--- What the task requires ---
Only the lines below from the one that holds "und Unternehmen. Dank unserer" through the one that holds "Les Infos du Football Français et E" should appear in the answer, copied exactly, end lines included and pictures omitted.

** Opening Supplied records block **

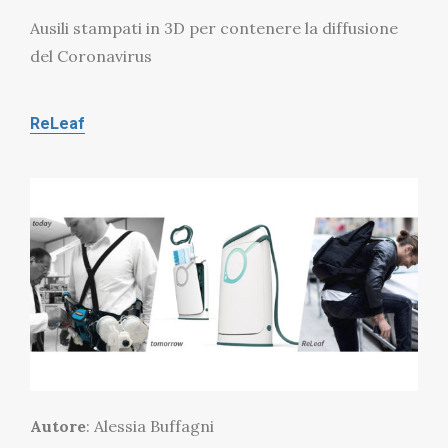
Ausili stampati in 3D per contenere la diffusione
del Coronavirus
ReLeaf
Autore
: Alessia Buffagni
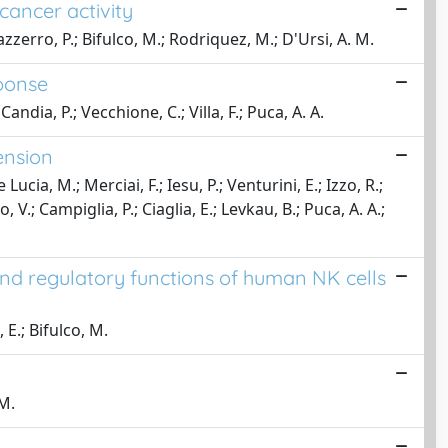
cancer activity
Gazzerro, P.; Bifulco, M.; Rodriquez, M.; D'Ursi, A. M.
ponse
Candia, P.; Vecchione, C.; Villa, F.; Puca, A. A.
ension
ucia, M.; Merciai, F.; Iesu, P.; Venturini, E.; Izzo, R.;
 V.; Campiglia, P.; Ciaglia, E.; Levkau, B.; Puca, A. A.;
and regulatory functions of human NK cells
 E.; Bifulco, M.
 M.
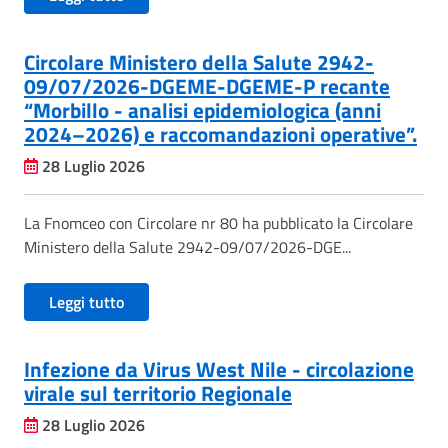
Circolare Ministero della Salute 2942-
09/07/2026-DGEME-DGEME-P recante
“Morbillo - analisi epidemiologica (anni
2024–2026) e raccomandazioni operative”.
28 Luglio 2026
La Fnomceo con Circolare nr 80 ha pubblicato la Circolare
Ministero della Salute 2942-09/07/2026-DGE...
Leggi tutto
Infezione da Virus West Nile - circolazione
virale sul territorio Regionale
28 Luglio 2026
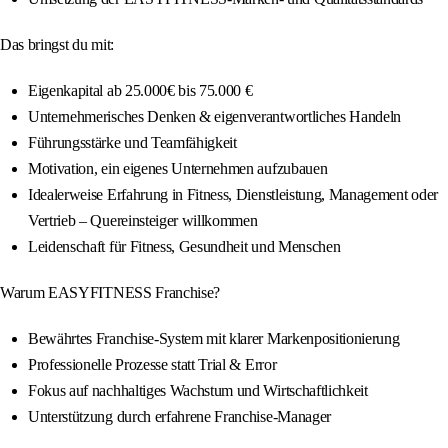
Das bringst du mit:
Eigenkapital ab 25.000€ bis 75.000 €
Unternehmerisches Denken & eigenverantwortliches Handeln
Führungsstärke und Teamfähigkeit
Motivation, ein eigenes Unternehmen aufzubauen
Idealerweise Erfahrung in Fitness, Dienstleistung, Management oder
Vertrieb – Quereinsteiger willkommen
Leidenschaft für Fitness, Gesundheit und Menschen
Warum EASYFITNESS Franchise?
Bewährtes Franchise-System mit klarer Markenpositionierung
Professionelle Prozesse statt Trial & Error
Fokus auf nachhaltiges Wachstum und Wirtschaftlichkeit
Unterstützung durch erfahrene Franchise-Manager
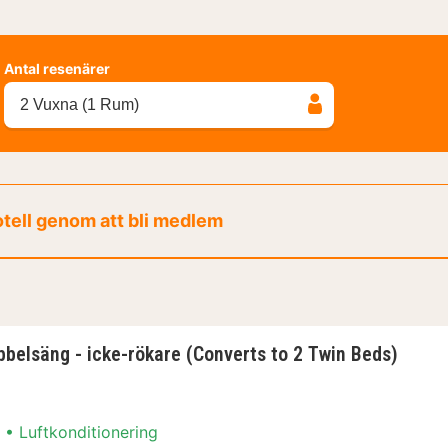
Antal resenärer
2 Vuxna (1 Rum)
otell genom att bli medlem
belsäng - icke-rökare (Converts to 2 Twin Beds)
Luftkonditionering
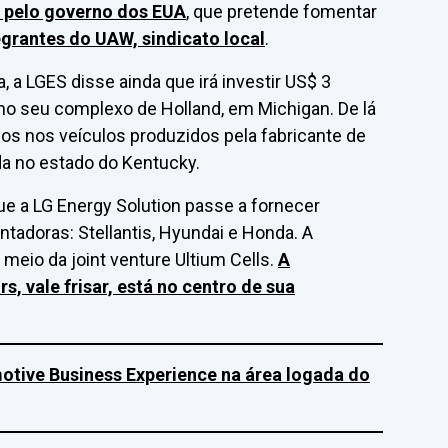
s pelo governo dos EUA
, que pretende fomentar
egrantes do UAW, sindicato local
.
 a LGES disse ainda que irá investir US$ 3
 no seu complexo de Holland, em Michigan. De lá
s nos veículos produzidos pela fabricante de
a no estado do Kentucky.
e a LG Energy Solution passe a fornecer
ontadoras: Stellantis, Hyundai e Honda. A
meio da joint venture Ultium Cells.
A
s, vale frisar, está no centro de sua
otive Business Experience na área logada do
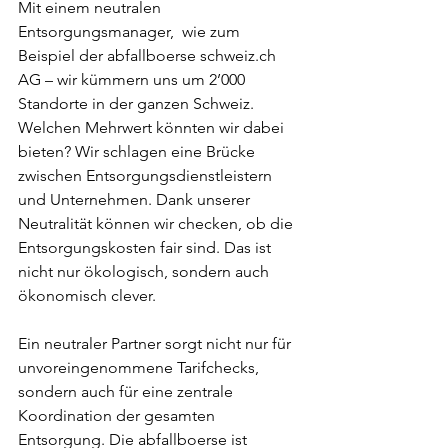
Mit einem neutralen 
Entsorgungsmanager,  wie zum 
Beispiel der abfallboerse 
schweiz.ch
AG – wir kümmern uns um 2’000 
Standorte in der ganzen Schweiz. 
Welchen Mehrwert könnten wir dabei 
bieten? Wir schlagen eine Brücke 
zwischen Entsorgungsdienstleistern 
und Unternehmen. Dank unserer 
Neutralität können wir checken, ob die 
Entsorgungskosten fair sind. Das ist 
nicht nur ökologisch, sondern auch 
ökonomisch clever.
Ein neutraler Partner sorgt nicht nur für 
unvoreingenommene Tarifchecks, 
sondern auch für eine zentrale 
Koordination der gesamten 
Entsorgung. Die abfallboerse ist 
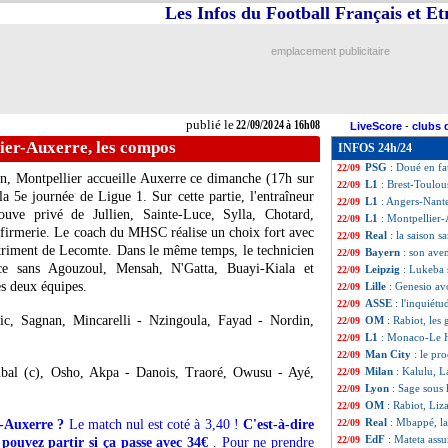
Les Infos du Football Français et E
Le Havre
: Digar
22/09
Man City
: Haala
22/09
VIDEO
: le super
22/09
emplacement publicitaire
Man City
: Rodri
22/09
Monaco
: Akliou
22/09
All.
: un succès f
22/09
Arsenal
: Saliba e
22/09
publié le
22/09/2024 à 16h08
LiveScore
-
clubs 
L1
: Monaco 3-1 
22/09
ier-Auxerre, les compos
INFOS 24h/24
VIDEO
: le joli 
22/09
PSG
: Doué en f
22/09
on, Montpellier accueille Auxerre ce dimanche (17h sur
L1
: Brest-Toulou
22/09
5e journée de Ligue 1. Sur cette partie, l'entraîneur
L1
: Angers-Nant
22/09
ouve privé de Jullien, Sainte-Luce, Sylla, Chotard,
L1
: Montpellier
22/09
firmerie. Le coach du MHSC réalise un choix fort avec
Real
: la saison s
22/09
détriment de Lecomte. Dans le même temps, le technicien
Bayern
: son aven
22/09
ace sans Agouzoul, Mensah, N'Gatta, Buayi-Kiala et
Leipzig
: Lukeba 
22/09
es deux équipes.
Lille
: Genesio av
22/09
ASSE
: l'inquiét
22/09
c, Sagnan, Mincarelli - Nzingoula, Fayad - Nordin,
OM
: Rabiot, les 
22/09
L1
: Monaco-Le H
22/09
Man City
: le pr
22/09
bal (c), Osho, Akpa - Danois, Traoré, Owusu - Ayé,
Milan
: Kalulu, 
22/09
Lyon
: Sage sous
22/09
OM
: Rabiot, Liz
22/09
Real
: Mbappé, la
r-Auxerre ?
Le match nul est coté à 3,40 !
C'est-à-dire
22/09
EdF
: Mateta ass
22/09
 pouvez partir si ça passe avec 34€
. Pour ne prendre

** Closing Supplied records block **

--- Answer area ---
und Unternehmen. Dank unserer 
Neutralität können wir checken, ob die 
Entsorgungskosten fair sind. Das ist 
nicht nur ökologisch, sondern auch 
ökonomisch clever.
Ein neutraler Partner sorgt nicht nur für 
unvoreingenommene Tarifchecks, 
sondern auch für eine zentrale 
Koordination der gesamten 
Entsorgung. Die abfallboerse ist 
Les Infos du Football Français et E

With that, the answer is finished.